95th anniversary of the Dude Ranchers Association. The Dude Ranchers Association was established in 1926 when several ranch owners established standards to accommodate the growing numbers of travelers whose trek to the West had become increasingly popular with railroad expansions. Today, more than 100 ranches belong to the association, including working dude ranches, traditional guest ranches and resort-style ranches.
Notable anniversaries in Yellowstone National Park:
85th anniversary of Mammoth Hot Springs Hotel. The recently renovated Mammoth Hot Springs Hotel is situated near the northern entrance of Yellowstone National Park. Built in 1936, the hotel features a variety of room choices and experiences. Its signature Map Room contains a large wooden map of the United States constructed from 15 kinds of wood.
5th anniversary of the renovation of Canyon Lodge. The single largest lodging facility in the park, Canyon Lodge underwent a massive two-year redevelopment with a focus on sustainable construction. The renovation was completed in 2016. With 500 rooms and cabins, Canyon Lodge now features five LEED-certified lodge buildings.

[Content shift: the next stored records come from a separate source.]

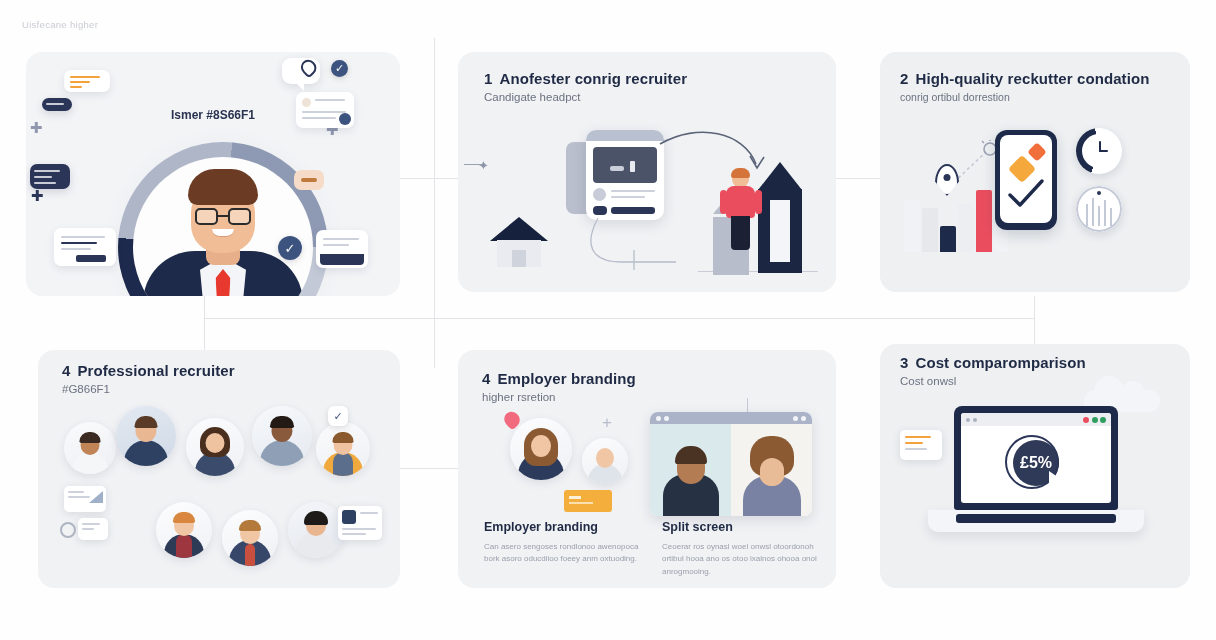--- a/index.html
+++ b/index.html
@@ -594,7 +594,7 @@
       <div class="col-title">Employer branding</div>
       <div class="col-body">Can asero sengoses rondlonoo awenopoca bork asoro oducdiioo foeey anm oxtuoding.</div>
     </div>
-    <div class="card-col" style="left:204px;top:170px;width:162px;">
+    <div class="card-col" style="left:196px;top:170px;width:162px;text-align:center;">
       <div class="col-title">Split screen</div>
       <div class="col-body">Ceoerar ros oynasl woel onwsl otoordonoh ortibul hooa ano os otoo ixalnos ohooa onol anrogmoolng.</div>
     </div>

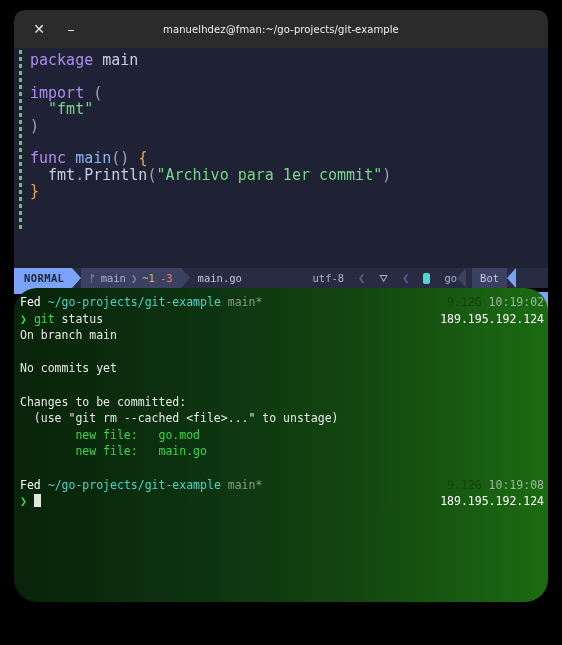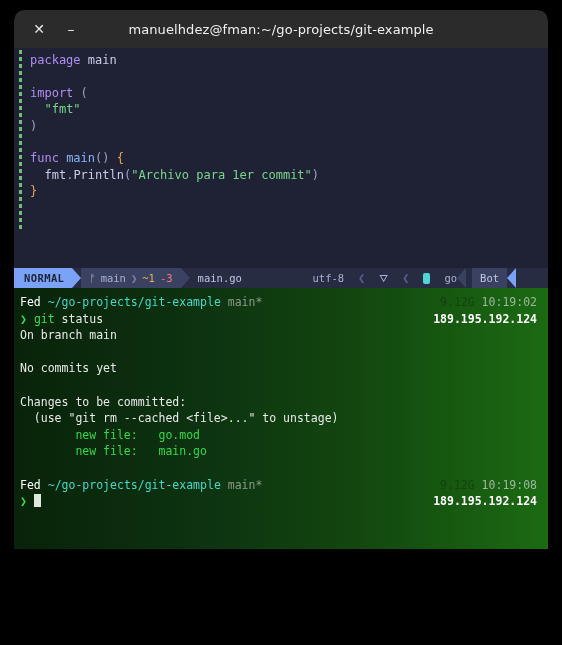--- a/index.html
+++ b/index.html
@@ -15,7 +15,7 @@
   #btn-close{left:10px;}
   #btn-min{left:42px;font-size:16px;}
   #title-text{position:absolute;left:0;right:0;top:0;height:38px;display:flex;align-items:center;
-              justify-content:center;color:#f0f0f0;font-size:13px;
+              justify-content:center;color:#f0f0f0;font-size:10px;
               font-family:"DejaVu Sans","Liberation Sans",sans-serif;letter-spacing:.1px;}
 
   

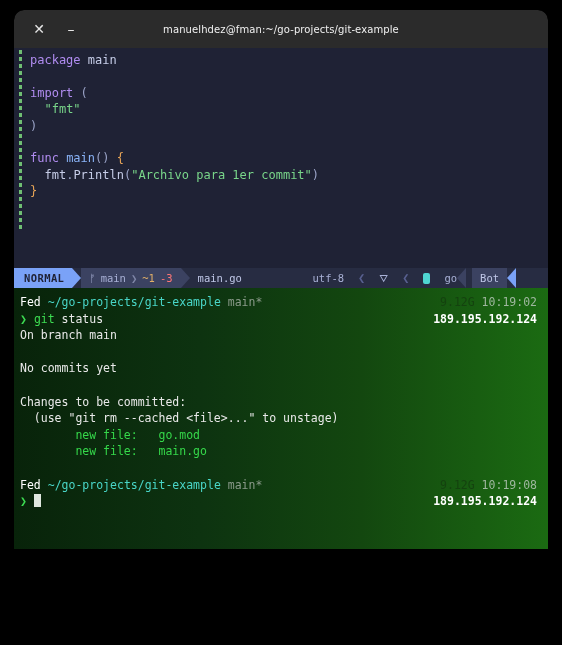--- a/index.html
+++ b/index.html
@@ -22,7 +22,7 @@
   #editor{position:relative;height:220px;background:#1f2235;}
   #gutter{position:absolute;left:5px;top:2px;width:3px;height:182px;
           background:repeating-linear-gradient(to bottom,#6fbf73 0 4px,transparent 4px 7px);}
-  #code{position:absolute;left:16px;top:4px;right:4px;font-size:12px;line-height:16.4px;
+  #code{position:absolute;left:16px;top:4px;right:4px;font-size:15px;line-height:16.4px;
         white-space:pre;color:#b8c0e0;}
   .kw{color:#b08cf0;}
   .str{color:#79d68a;}

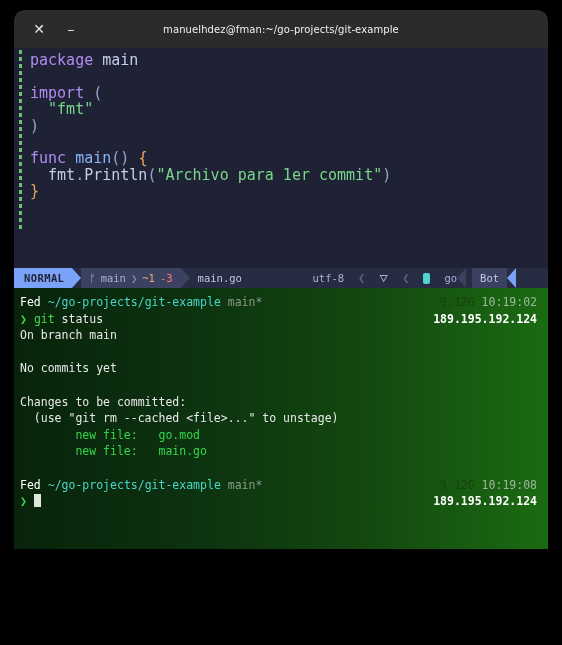--- a/index.html
+++ b/index.html
@@ -58,9 +58,9 @@
   #sl-pos{background:#7aa2f7;color:#1f2235;padding:0 9px 0 4px;margin-top:24px;}
 
   
-  #terminal{position:relative;height:261px;
+  #terminal{position:relative;height:314px;
             background:linear-gradient(to right,#08230a 0%,#0d3310 35%,#13470f 65%,#1b6b12 100%);
-            padding:6px 7px 0 6px;box-sizing:border-box;overflow:hidden;}
+            padding:6px 0 0 6px;box-sizing:border-box;overflow:hidden;border-radius:23px;}
   #term-inner{position:relative;font-size:11.5px;line-height:16.6px;color:#e8e8e8;white-space:pre;}
   .row{position:relative;height:16.6px;}
   .user{color:#ffffff;}

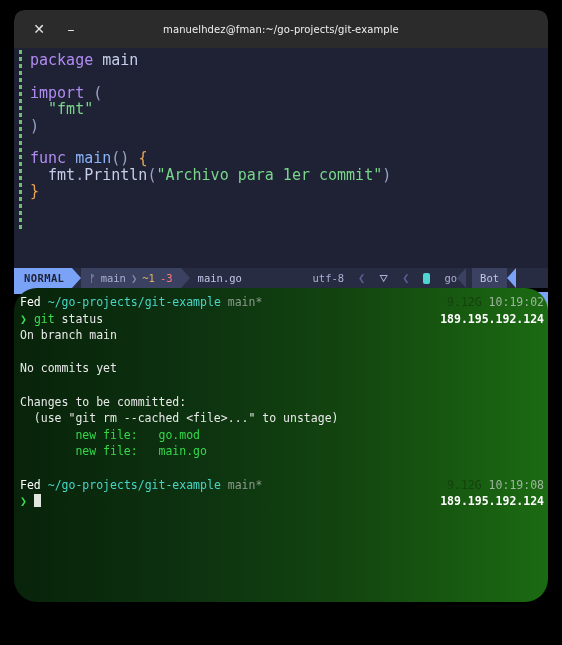--- a/index.html
+++ b/index.html
@@ -73,7 +73,7 @@
   .right-info{position:absolute;right:4px;top:0;text-align:right;}
   .mem{color:#14420f;}
   .clock{color:#9fb79f;}
-  .ip{color:#ffffff;font-weight:bold;}
+  .ip{color:#ffffff;font-weight:normal;}
   #cursor{display:inline-block;width:7px;height:13px;background:#dfe7df;vertical-align:-2px;}
 </style>
 </head>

135th anniversary of the U.S. Army’s arrival in Yellowstone National Park. In 1886, 14 years after the establishment of Yellowstone as the world’s first national park, the U.S. Army arrived to provide management and law enforcement, setting up an Army fort at Mammoth Hot Springs. Army cavalry soldiers patrolled the park’s massive interior and prosecuted poachers and others who threatened the park’s treasures and wildlife until 1918.
105th anniversary of the National Park Service Organic Act, which created a new agency whose sole purpose was to manage national parks.
150th anniversary of the first Hayden Expedition. The Hayden Geological Survey of 1871 led by Ferdinand Vandeveer Hayden, surveyed the rugged northwestern Wyoming region and documented its many unusual features. The results of the survey prompted U.S. Congress to pass legislation creating the world’s first national park the following year.
Home of the Great American Adventure, Cody Yellowstone is comprised of the northwestern Wyoming towns of Cody, Powell and Meeteetse as well as the valley east of Yellowstone National Park. The region is known for rodeos, authentic guest and dude ranches, world-class museums and recreational adventures that reflect the adventurous spirit of the visionaries and explorers who brought the remote region to the world’s attention.